Neugierig schwimmt ein kleiner hungriger Fisch auf einen hüpfenden Lichtpunkt zu. Doch plötzlich tut sich vor ihm ein großer Schlund auf. Zu spät erkennt er, dass er einem Anglerfisch auf den Leim gegangen ist.
Wie viele Tiefseefische setzt auch der Anglerfisch Biolumineszenz als Köder ein, um Beute herbeizulocken. Schon sein Name verrät die Methode, mit der er seine Nahrung fängt. Auf seinem Kopf trägt er einen Auswuchs, an dessen Ende sich ein fleischiges Anhängsel befindet, das hin und her baumelt, und ein Lockmittel darstellt. Da die meisten Anglerfische in Tiefseezonen leben, in die kein Sonnenlicht mehr dringt, sind sie auf leuchtende Köder angewiesen. Doch der Anglerfisch selbst hat nicht die Fähigkeit zum Leuchten erworben. Er ist auf die Hilfe von leuchtenden Bakterien angewiesen, die sich in seinem Anhängsel angesiedelt haben. Der Fisch selbst hat dabei eine dunkle Färbung, die ihn vor Entdeckung durch seine Beutetiere schützt.

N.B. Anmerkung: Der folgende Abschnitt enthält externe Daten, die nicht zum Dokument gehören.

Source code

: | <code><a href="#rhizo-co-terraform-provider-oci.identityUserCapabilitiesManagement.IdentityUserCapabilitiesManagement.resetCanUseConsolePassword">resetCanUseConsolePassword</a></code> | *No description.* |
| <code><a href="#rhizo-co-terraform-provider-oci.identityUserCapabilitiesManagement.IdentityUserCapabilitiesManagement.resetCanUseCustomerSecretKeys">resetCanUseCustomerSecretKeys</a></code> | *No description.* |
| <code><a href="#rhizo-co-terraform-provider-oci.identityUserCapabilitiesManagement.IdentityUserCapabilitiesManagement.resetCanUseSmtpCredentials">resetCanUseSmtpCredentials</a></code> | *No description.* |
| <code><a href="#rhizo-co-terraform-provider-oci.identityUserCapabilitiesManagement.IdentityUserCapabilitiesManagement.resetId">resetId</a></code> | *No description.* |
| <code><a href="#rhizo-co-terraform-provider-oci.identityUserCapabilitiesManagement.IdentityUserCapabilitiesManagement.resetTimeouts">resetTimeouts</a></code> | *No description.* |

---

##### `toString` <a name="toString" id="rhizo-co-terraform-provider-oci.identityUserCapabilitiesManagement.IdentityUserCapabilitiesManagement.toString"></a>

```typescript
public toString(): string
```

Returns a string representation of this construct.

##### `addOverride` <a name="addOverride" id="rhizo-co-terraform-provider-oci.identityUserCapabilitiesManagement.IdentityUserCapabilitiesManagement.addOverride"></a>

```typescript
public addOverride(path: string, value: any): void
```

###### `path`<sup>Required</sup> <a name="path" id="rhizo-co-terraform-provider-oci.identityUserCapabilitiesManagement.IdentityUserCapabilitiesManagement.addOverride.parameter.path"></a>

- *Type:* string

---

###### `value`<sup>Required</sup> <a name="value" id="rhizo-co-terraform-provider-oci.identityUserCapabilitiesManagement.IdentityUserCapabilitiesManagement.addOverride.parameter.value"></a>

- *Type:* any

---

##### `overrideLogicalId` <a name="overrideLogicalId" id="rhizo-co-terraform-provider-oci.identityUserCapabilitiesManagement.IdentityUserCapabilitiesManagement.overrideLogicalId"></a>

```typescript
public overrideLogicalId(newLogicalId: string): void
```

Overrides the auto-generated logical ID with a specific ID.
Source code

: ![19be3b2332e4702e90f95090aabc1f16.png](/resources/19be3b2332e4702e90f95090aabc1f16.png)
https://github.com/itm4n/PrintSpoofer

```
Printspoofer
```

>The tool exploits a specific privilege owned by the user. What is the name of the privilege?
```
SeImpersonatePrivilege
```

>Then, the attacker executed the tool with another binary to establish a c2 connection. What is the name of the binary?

Ganz geschickt geht auch der Zigarrenhai vor. An seinem Bauch hat er einen kleinen leuchtenden Fleck in Form eines kleineren Fisches. Größere Arten wie Thunfisch oder Makrele halten diesen vorgetäuschten Fisch für aussichtsreiche Beute und nähern sich ahnungslos, ohne die dunklen Umrisse des lauernden Räubers zu bemerken. Wenn sie versuchen, das mögliche Opfer zu fressen, schlägt der Hai zu und verspeist sie stattdessen.

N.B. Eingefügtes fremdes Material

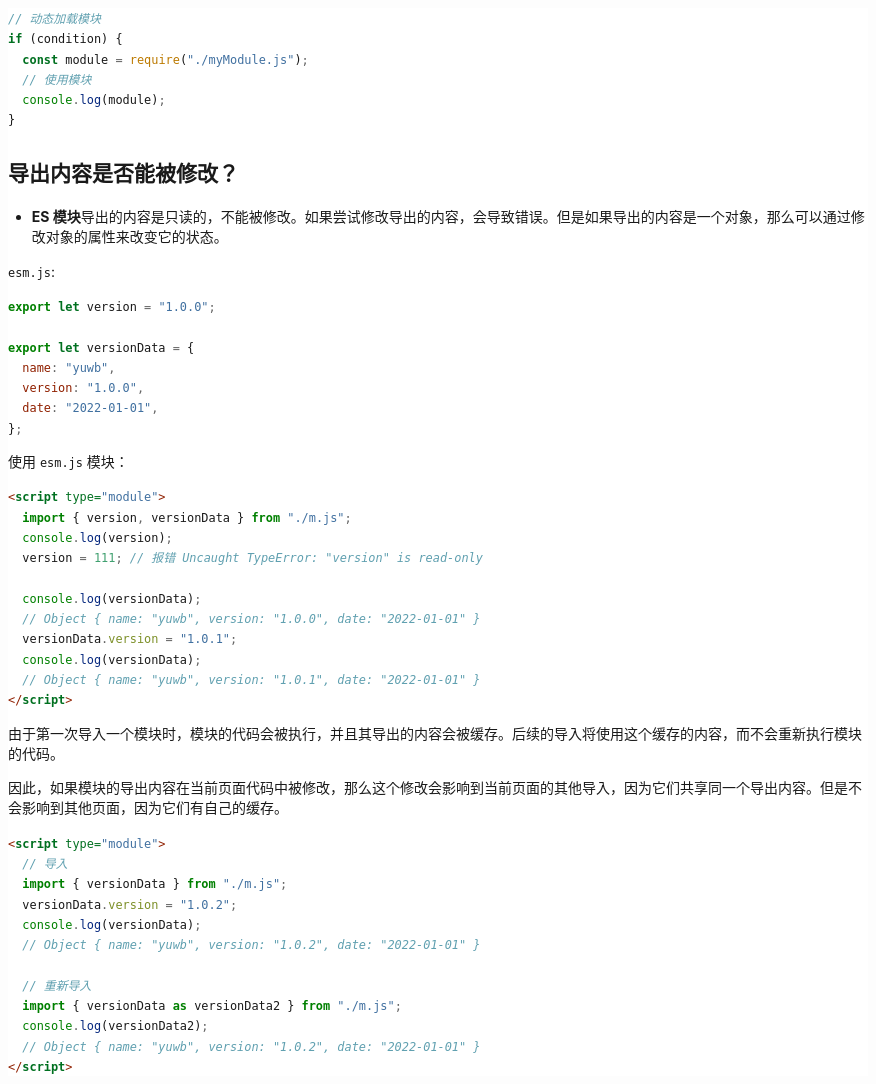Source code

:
 ```js
// 动态加载模块
if (condition) {
  const module = require("./myModule.js");
  // 使用模块
  console.log(module);
}
```

## 导出内容是否能被修改？

- **ES 模块**导出的内容是只读的，不能被修改。如果尝试修改导出的内容，会导致错误。但是如果导出的内容是一个对象，那么可以通过修改对象的属性来改变它的状态。

`esm.js`:

```js
export let version = "1.0.0";

export let versionData = {
  name: "yuwb",
  version: "1.0.0",
  date: "2022-01-01",
};
```

使用 `esm.js` 模块：

```html
<script type="module">
  import { version, versionData } from "./m.js";
  console.log(version);
  version = 111; // 报错 Uncaught TypeError: "version" is read-only

  console.log(versionData);
  // Object { name: "yuwb", version: "1.0.0", date: "2022-01-01" }
  versionData.version = "1.0.1";
  console.log(versionData);
  // Object { name: "yuwb", version: "1.0.1", date: "2022-01-01" }
</script>
```

由于第一次导入一个模块时，模块的代码会被执行，并且其导出的内容会被缓存。后续的导入将使用这个缓存的内容，而不会重新执行模块的代码。

因此，如果模块的导出内容在当前页面代码中被修改，那么这个修改会影响到当前页面的其他导入，因为它们共享同一个导出内容。但是不会影响到其他页面，因为它们有自己的缓存。

```html
<script type="module">
  // 导入
  import { versionData } from "./m.js";
  versionData.version = "1.0.2";
  console.log(versionData);
  // Object { name: "yuwb", version: "1.0.2", date: "2022-01-01" }

  // 重新导入
  import { versionData as versionData2 } from "./m.js";
  console.log(versionData2);
  // Object { name: "yuwb", version: "1.0.2", date: "2022-01-01" }
</script>
```
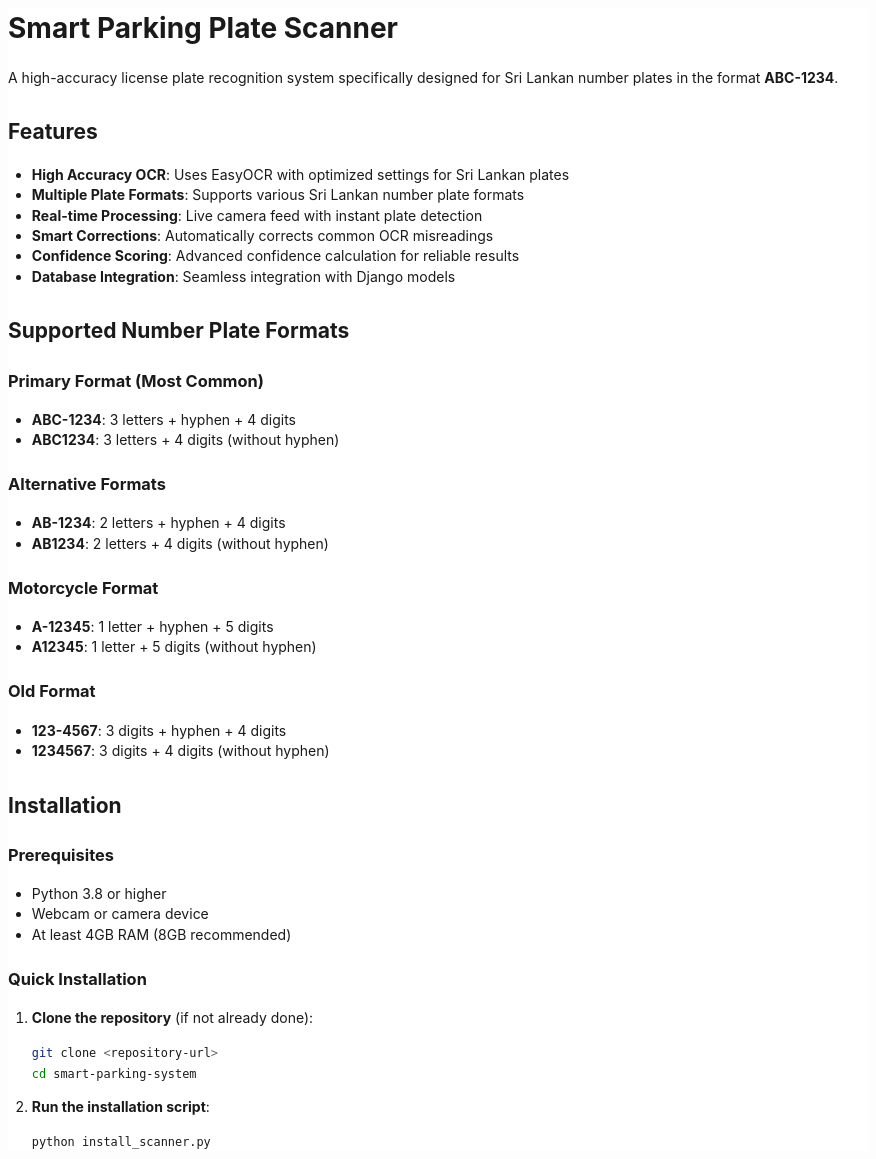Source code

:# Smart Parking Plate Scanner

A high-accuracy license plate recognition system specifically designed for Sri Lankan number plates in the format **ABC-1234**.

## Features

- **High Accuracy OCR**: Uses EasyOCR with optimized settings for Sri Lankan plates
- **Multiple Plate Formats**: Supports various Sri Lankan number plate formats
- **Real-time Processing**: Live camera feed with instant plate detection
- **Smart Corrections**: Automatically corrects common OCR misreadings
- **Confidence Scoring**: Advanced confidence calculation for reliable results
- **Database Integration**: Seamless integration with Django models

## Supported Number Plate Formats

### Primary Format (Most Common)
- **ABC-1234**: 3 letters + hyphen + 4 digits
- **ABC1234**: 3 letters + 4 digits (without hyphen)

### Alternative Formats
- **AB-1234**: 2 letters + hyphen + 4 digits
- **AB1234**: 2 letters + 4 digits (without hyphen)

### Motorcycle Format
- **A-12345**: 1 letter + hyphen + 5 digits
- **A12345**: 1 letter + 5 digits (without hyphen)

### Old Format
- **123-4567**: 3 digits + hyphen + 4 digits
- **1234567**: 3 digits + 4 digits (without hyphen)

## Installation

### Prerequisites
- Python 3.8 or higher
- Webcam or camera device
- At least 4GB RAM (8GB recommended)

### Quick Installation

1. **Clone the repository** (if not already done):
   ```bash
   git clone <repository-url>
   cd smart-parking-system
   ```

2. **Run the installation script**:
   ```bash
   python install_scanner.py
   ```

Üblicherweise strahlen alle lumineszierenden Meeresbewohner bläuliches Licht ab. Zum einen, weil dieser Wellenlängenbereich die größte Reichweite unter Wasser hat, zum anderen, weil die meisten Meeresbewohner nur dieses Licht sehen können. Denn ihnen fehlen die Pigmente, um andere Wellenlängen wahrzunehmen.
Jagd im Rotlicht-Milieu
Dies machen sich Fische der Malacosteid Familie zunutze, die sehr wohl in der Lage sind, rotes Licht auszusenden und auch zu erkennen. Der schwarze Drachenfisch beispielsweise spürt seine Beute mit Hilfe von rotem Scheinwerferlicht auf. Das verschafft ihm einen großen Vorteil in der Tiefsee, denn, obwohl das Licht nicht sehr weit reicht, kann er damit seine Beute sehen, ohne selbst von ihr entdeckt zu werden. Um das Rotlicht zu erzeugen, benutzen die Fische eine Kombination von Filtern und fluoreszierendem Material.

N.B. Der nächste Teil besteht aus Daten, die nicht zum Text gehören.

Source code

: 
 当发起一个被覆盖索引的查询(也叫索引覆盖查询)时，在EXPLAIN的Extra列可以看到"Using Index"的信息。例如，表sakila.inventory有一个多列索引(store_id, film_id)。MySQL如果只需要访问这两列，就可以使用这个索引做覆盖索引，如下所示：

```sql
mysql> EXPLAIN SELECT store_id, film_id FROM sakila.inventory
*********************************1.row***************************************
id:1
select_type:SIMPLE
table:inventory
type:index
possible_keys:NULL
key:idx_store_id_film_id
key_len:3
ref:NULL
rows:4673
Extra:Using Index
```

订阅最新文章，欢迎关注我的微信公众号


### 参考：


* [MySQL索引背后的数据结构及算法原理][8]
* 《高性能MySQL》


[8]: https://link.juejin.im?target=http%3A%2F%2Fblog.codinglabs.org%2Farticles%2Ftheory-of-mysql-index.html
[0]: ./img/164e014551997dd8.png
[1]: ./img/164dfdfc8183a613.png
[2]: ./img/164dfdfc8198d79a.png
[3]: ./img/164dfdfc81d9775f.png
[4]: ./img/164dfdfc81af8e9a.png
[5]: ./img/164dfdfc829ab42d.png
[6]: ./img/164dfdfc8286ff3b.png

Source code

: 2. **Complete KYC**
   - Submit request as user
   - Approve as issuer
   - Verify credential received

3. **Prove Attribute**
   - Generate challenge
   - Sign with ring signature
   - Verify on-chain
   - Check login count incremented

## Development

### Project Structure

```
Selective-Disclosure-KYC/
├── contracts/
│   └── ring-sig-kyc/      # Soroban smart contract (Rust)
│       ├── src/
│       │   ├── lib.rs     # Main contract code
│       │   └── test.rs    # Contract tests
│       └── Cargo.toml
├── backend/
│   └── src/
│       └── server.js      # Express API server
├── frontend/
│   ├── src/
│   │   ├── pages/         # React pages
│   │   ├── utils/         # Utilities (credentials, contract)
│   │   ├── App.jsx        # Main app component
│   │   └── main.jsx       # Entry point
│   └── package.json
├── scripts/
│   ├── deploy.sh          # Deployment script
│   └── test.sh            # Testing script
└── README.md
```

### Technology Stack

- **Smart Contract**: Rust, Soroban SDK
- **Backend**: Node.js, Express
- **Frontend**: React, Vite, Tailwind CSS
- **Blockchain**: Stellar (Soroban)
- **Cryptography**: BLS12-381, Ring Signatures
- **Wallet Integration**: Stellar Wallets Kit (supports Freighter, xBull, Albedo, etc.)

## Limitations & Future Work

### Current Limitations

Zunächst hat das Licht, das in den Leuchtorganen erzeugt wird, eine kürzere Wellenlänge, wie bei anderen Tiefseefischen auch. Doch dann wird es von einem fluoreszierenden Pigment innerhalb des Leuchtorgans absorbiert und im langwelligen Bereich wieder abgestrahlt. Vor der Abgabe ins Meer, wird es noch mehrmals auf diese Art gefiltert, bis es eine Wellenlänge hat, die fast an den Infrarotbereich grenzt.
Auch um das Licht selbst wahrzunehmen, benötigt der Fisch eine besondere Anpassung. Der Tiefseefisch Aristostomias besitzt beispielsweise zusätzliche Pigmente, um dieses langwellige Licht sehen zu können. Drachenfische haben dagegen nur die üblichen Photorezeptoren, die blaues Licht erkennen. Wie also können sie ihre Beute im Rotlicht erspähen? Die Lösung des Problems heißt „reverse Fluoreszenz“. Ähnlich wie bei der Photosynthese der Pflanzen absorbiert zunächst ein Antennenpigment das langwellige Licht und überträgt es dann in Form von Energie auf die blaulichtempfindlichen optischen Pigmente. Auf diese Weise wandeln die Fische das Licht in einen Wellenlängenbereich um, der für sie sichtbar ist.
Auch der koloniebildende Tiefseepolyp Erenna nutzt Rotlicht zum Beutefang, wie der Meeresbiologe Steven Haddock und seine Mitarbeiter vom Forschungsinstitut des Monterey Bay Aquariums im Juli 2005 beobachtet haben. Bisher galt die Meinung, dass Staatsquallen Biolumineszenz nur zur Verteidigung, ähnlich wie Tintenfische einsetzen. Die Forscher fanden jedoch heraus, dass Erenna leuchtende Anhänge hat, die die Form von Ruderfußkrebsen haben. Damit gaukelt sie Fischen ihre natürliche Nahrung vor und verspeist sie, nachdem diese auf den Köder hereingefallen sind.
Rätselhaft ist für die Forscher allerdings noch, wieso die Staatsqualle zum Beutefang das nur selten wahrnehmbare Rotlicht benutzt. Sie vermuten nun, dass Rotlicht in der Tiefsee doch eine größere Rolle spielen könnte als bisher angenommen. Erenna lebt in einer Tiefe von 1.600 bis 2.300 Metern, wo Wirbeltiere nur selten vorkommen.